I decided to take a day off at Liard Hot Springs after six days on the road. It was proving harder to put kilometers under the wheels of the Dummy than earlier in the trip. Hills, icy roads, colder temps, and headwinds were taking their toll on daily distances.
I started out down the highway when I noticed that the drive train was making a strange noise. I looked down and saw that I had broken one side of another link on my chain. I turned around and headed back the two km to the lodge at Liard Hot Springs. This time I decided to replace the entire chain (I picked one up in Fort Nelson).
I had been hearing about the Liard Buffalo for weeks: “They are monsters, some weighing 2,000 pounds.” “They hang around on the road cause they like the salt.” “they will not move for anything. You just have to wait for them to leave the road.” How would they react to a lone cyclist when a 50 ton semi does not phase them? Needless to say, I left Liard with a great deal of apprehension.
I was not 10 km down the road when a guy I met at the lodge drove back to warn me of a herd on the road 5 km ahead. He offered to put the bike in the back of the truck and give me a ride through the danger. I told him of the importance, to me, of riding every meter under my own power and I asked if he had some time and if he would wait where they were for me. He agreed and I met up with him 5 km ahead. He would drive along side me and at any sign of danger I could jump in the truck.
It turned out that bicycle is much more scary to a bison than a semi and the sight of me sent them running for the ditch. Thank goodness the instinct of flight is much stronger in herbivores than the instinct to fight.
For the next 200 km I encountered bison. They would run along side the road at approximately the same speed as me until they found a clearing in the woods to run into. At one point I “chased” three for a couple of kilometers until I hit a down hill stretch where I could out run (ride) them. This was somewhat disconcerting as I wondered if eventually they would decide they could not out run me and turn to confront me. I slowly passed them. A couple of kms further up the road I looked back. Now the the three were on the road and still running, towards me. Had the chaser become the chased? The hill ahead meant that they could catch me if that was their intent. I struggled up the hill looking back every minute. Eventually they gave up their pursuit, or whatever it was that led them to continue running.
At times I was startled when a lump of snow in the ditch started to move then got up and ran into the bush. The guy below barely acknowledged my presence as I stopped to take his picture.
I was treated to a colourful display as the sun slowly descended the evening I left Liard. Colours here contrast sharply against what is a very black and white world.

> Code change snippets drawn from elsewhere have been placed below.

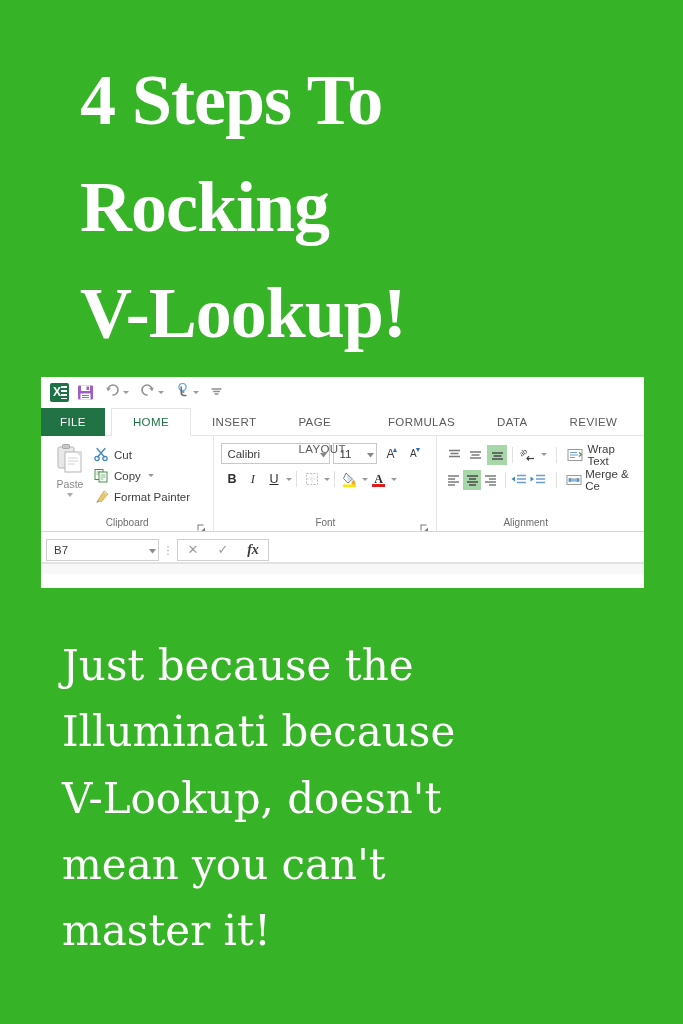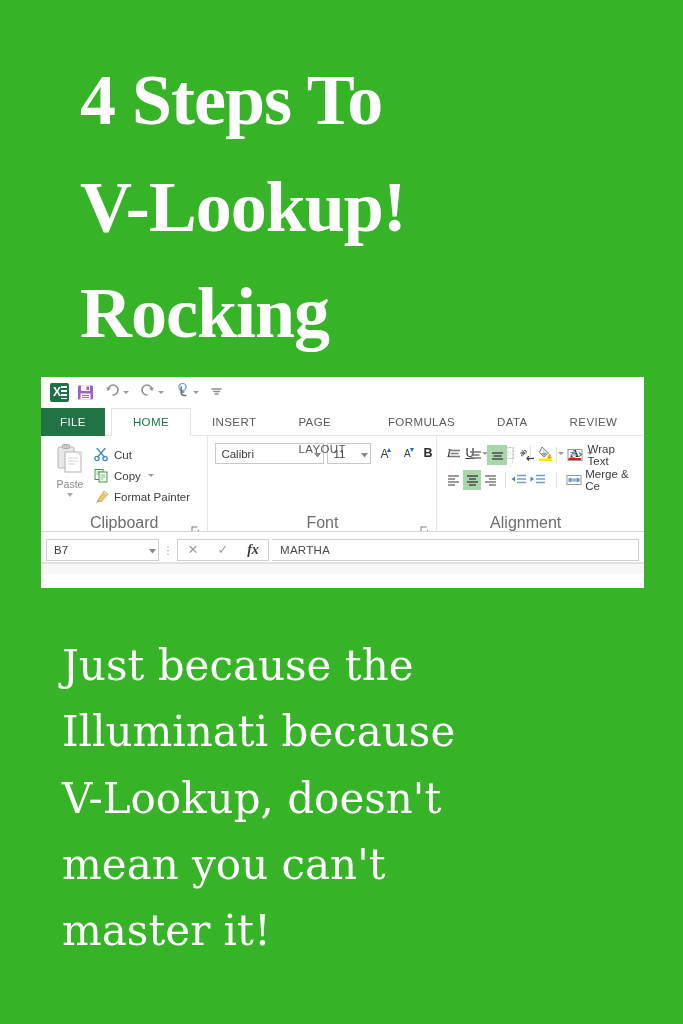--- a/index.html
+++ b/index.html
@@ -58,21 +58,21 @@
   .tab{height:27px;line-height:27px;padding:0 21px;font-size:11.5px;color:#5a5a5a;letter-spacing:.4px;position:relative;z-index:2;}
   .tab.file{background:#217346;color:#ffffff;height:28px;line-height:28px;padding:0 19px;margin-right:6px;}
   .tab.active{color:#217346;background:#ffffff;border:1px solid #e4e4e4;border-bottom:1px solid #ffffff;height:26px;line-height:26px;}
 
   
   .ribbon{height:96px;background:#ffffff;display:flex;position:relative;border-top:0;}
   .ribbon:after{content:"";position:absolute;left:0;right:0;bottom:0;height:1px;background:#d6d6d6;}
   .grp{position:relative;padding:4px 7px 0 7px;display:flex;flex-direction:column;}
   .grp + .grp{border-left:1px solid #e6e6e6;}
   .grp-body{flex:1;display:flex;align-items:flex-start;}
-  .grp-label{height:17px;line-height:15px;font-size:16px;color:#6d6d6d;text-align:center;position:relative;}
+  .grp-label{height:17px;line-height:15px;font-size:10px;color:#6d6d6d;text-align:center;position:relative;}
   .dlg{position:absolute;right:0;bottom:1px;width:9px;height:9px;}
 
   
   .paste{width:44px;display:flex;flex-direction:column;align-items:center;padding-top:3px;color:#8a8a8a;font-size:10.5px;}
   .paste-cap{margin-top:1px;}
   .paste-car{width:0;height:0;border-left:3.5px solid transparent;border-right:3.5px solid transparent;border-top:4px solid #aaaaaa;margin-top:3px;}
   .clipcol{display:flex;flex-direction:column;padding-top:4px;}
   .cbtn{display:flex;align-items:center;height:21px;font-size:11.5px;color:#3c3c3c;}
   .cbtn .ci{width:18px;display:flex;justify-content:center;margin-right:4px;}
   .mini-car{width:0;height:0;border-left:3px solid transparent;border-right:3px solid transparent;border-top:3.5px solid #9a9a9a;margin-left:7px;}
@@ -105,22 +105,22 @@
   .fbtns .fx{font-family:"Liberation Serif",serif;font-style:italic;font-weight:bold;color:#3c3c3c;font-size:14px;}
   .finput{flex:1;height:20px;border:1px solid #cfcfcf;border-left:0;margin-left:3px;display:flex;align-items:center;padding-left:8px;font-size:11.5px;color:#4a4a4a;letter-spacing:.3px;background:#fff;}
   .fbar-bot{position:absolute;left:0;right:0;bottom:0;height:1px;background:#e2e2e2;}
   .excel-strip{height:10px;background:#f7f7f7;border-top:1px solid #e2e2e2;}
 </style>
 </head>
 <body style="background: rgb(54, 179, 39);">
 
 <div class="headline">
   <span class="hl-line">4 Steps To</span>
+  <span class="hl-line">Rocking</span>
   <span class="hl-line">V-Lookup!</span>
-  <span class="hl-line">Rocking</span>
 </div>
 
 <div class="excel">
 
   <div class="qat">
     <span class="xl-logo"></span>
 
     <span class="save-ico">
       <svg width="17" height="17" viewBox="0 0 17 17">
           <rect x="1" y="1.5" width="15" height="14" rx="1" fill="#a05fc4"></rect>
@@ -236,21 +236,21 @@
         <span class="dlg">
           <svg width="9" height="9" viewBox="0 0 9 9">
               <path d="M0.5 0.5 h6 v1 h-5 v5 h-1 z" fill="#7a7a7a"></path>
               <path d="M8 8 L3.5 8 L8 3.5 Z" fill="#7a7a7a"></path>
             </svg>
         </span>
       </div>
     </div>
 
     <div class="grp" style="width:214px;">
-      <div class="grp-body" style="flex-direction:row;padding-top:3px;">
+      <div class="grp-body" style="flex-direction:column;padding-top:3px;">
         <div class="fontrow">
           <div class="fbox fname">
             <span>Calibri</span>
             <span class="cv">
               <svg width="7" height="5" viewBox="0 0 7 5">
                   <path d="M0 0 L7 0 L3.5 4.5 Z" fill="#888"></path>
                 </svg>
             </span>
           </div>
           <div class="fbox fsize">
@@ -409,23 +409,20 @@
             <path d="M0 0 L7 0 L3.5 4.5 Z" fill="#888"></path>
           </svg>
       </span>
     </div>
     <div class="vdots">⋮</div>
     <div class="fbtns">
       <span>✕</span>
       <span>✓</span>
       <span class="fx">fx</span>
     </div>
-    <div class="finput">
-      <span>MARTHA</span>
-    </div>
     <div class="fbar-bot"></div>
   </div>
   <div class="excel-strip"></div>
 </div>
 
 <div class="bodycopy">
   <span class="bc-line">Just because the</span>
   <span class="bc-line">Illuminati  because</span>
   <span class="bc-line">V-Lookup, doesn't</span>
   <span class="bc-line">mean you can't</span>

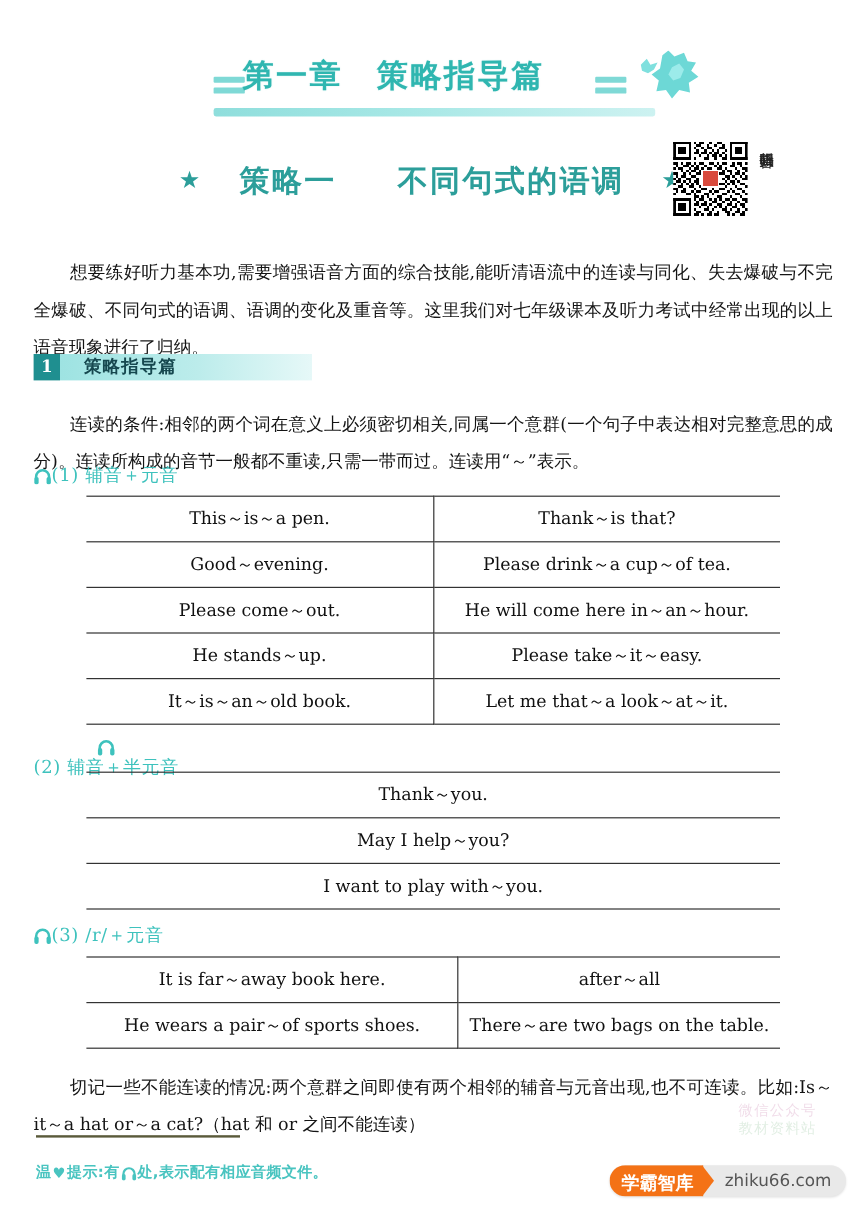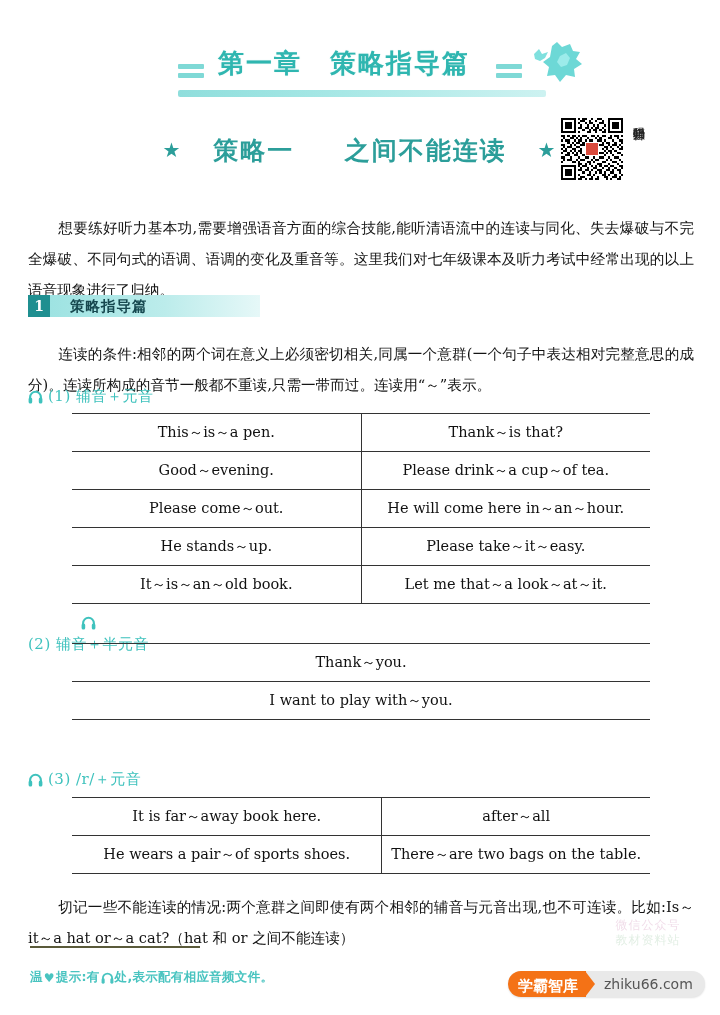--- a/index.html
+++ b/index.html
@@ -26,21 +26,21 @@
   
   .chapter-banner {
     position: absolute;
     left: 178px;
     top: 44px;
     width: 390px;
     height: 62px;
   }
   .chapter-title {
     position: absolute;
-    left: 40px;
+    left: 24px;
     top: 2px;
     font-family: "DejaVu Sans", "Liberation Sans", sans-serif;
     font-weight: bold;
     font-size: 26px;
     letter-spacing: 2px;
     color: #2fb6b0;
     white-space: nowrap;
     text-shadow: 0 0 1px rgba(47,182,176,0.35);
   }
   .banner-dash {
@@ -172,21 +172,20 @@
   .sub-head {
     position: absolute;
     left: 28px;
     font-family: "DejaVu Serif", "Liberation Serif", serif;
     font-size: 15px;
     color: #3ec2bd;
     letter-spacing: 0.5px;
     white-space: nowrap;
     display: flex;
     align-items: center;
-    gap: 5px;
   }
   .headphone {
     display: inline-block;
     width: 15px;
     height: 14px;
     position: relative;
     flex: 0 0 auto;
   }
 
   #sub-head-1 { top: 387px; }
@@ -323,21 +322,21 @@
     <svg class="leaf-deco" viewBox="0 0 60 46">
       <path d="M8,12 L13,7 L16,12 L22,10 L19,16 L14,19 L9,17 Z" fill="#7fe0de"></path>
       <path d="M26,4 L31,0 L36,5 L44,2 L47,9 L54,10 L50,17 L56,22 L48,27 L49,35 L40,33 L34,40 L29,33 L21,34 L23,25 L17,20 L24,15 Z" fill="#6dd8d6"></path>
       <path d="M34,14 L40,11 L44,16 L41,23 L35,25 L31,20 Z" fill="#9cebea"></path>
     </svg>
   </div>
 
   <div class="strategy-title">
     <span class="star">★</span>
     <span class="gap"></span><span>策略一</span>
-    <span class="gap"></span><span class="gap"></span><span>之间不能连读</span>
+    <span class="gap"></span><span class="gap"></span><span>不同句式的语调</span>
     <span class="gap"></span><span class="star">★</span>
   </div>
 
   <div class="qr-block">
     <svg class="qr-img" width="62" height="62" viewBox="0 0 29 29" shape-rendering="crispEdges">
       <rect width="29" height="29" fill="#ffffff"></rect>
       <g fill="#000000">
         <rect x="0" y="0" width="7" height="1"></rect>
           <rect x="0" y="6" width="7" height="1"></rect>
         <rect x="0" y="0" width="1" height="7"></rect>
@@ -615,20 +614,23 @@
     </span>
     <span>(2) 辅音＋半元音</span>
   </div>
 
   <table class="ex-table" id="table-2">
     <tbody>
       <tr>
         <td>Thank～you.</td>
       </tr>
       <tr>
+        <td>May I help～you?</td>
+      </tr>
+      <tr>
         <td>I want to play with～you.</td>
       </tr>
     </tbody>
   </table>
 
   <div class="sub-head" id="sub-head-3">
     <span class="headphone">
       <svg viewBox="0 0 15 14" width="15" height="14">
         <path d="M2.1,8.5 L2.1,7.2 A5.4,5.4 0 0 1 12.9,7.2 L12.9,8.5" fill="none" stroke="#3ec2bd" stroke-width="2.1"></path>
         <rect x="0.6" y="7.4" width="3.6" height="6.2" rx="1.6" fill="#3ec2bd"></rect>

As I have made my way north the increasing snow cover has made camping in the woods a difficult prospect (dragging my gear through waist deep snow is no fun). I have therefore had to find alternative camping sites. Mostly that has meant camping in rest stops, but these offer little protection from the wind. In Coal River I camped behind a lodge that was closed for the season.
In Contact Creek I camped near a gas station. It was nice to get out of a cold tent and warm up in the store straight away.
From Contact Creek I made my way to Watson Lake and my Couch Surfing hosts Barry and Sue, and their dog Robie.
When I took off my socks, I suddenly realized that I had been careless with my feet. They had been numb for days. I managed to get frostbite on three toes without feeling a thing.
Spent the next few days in Watson Lake worrying about my toes, preparing for the next leg of the trip, and seeing the sights. The most famous of the sights is the Signpost Forest. The guy at the Northern Lights Centre said it is the largest collection of stolen public property in the world.
I was also treated to a winter storm. Love them.
Before I left for my next leg of the journey I made sure to stock up on 7 days of food and extra treats, as the snacks on my way to Watson Lake had run out, and during the day I was munching on dry pasta.
For the next stretch of the road I will be heading to Whitehorse, passing through Rancheria, Teslin & Marsh Lake.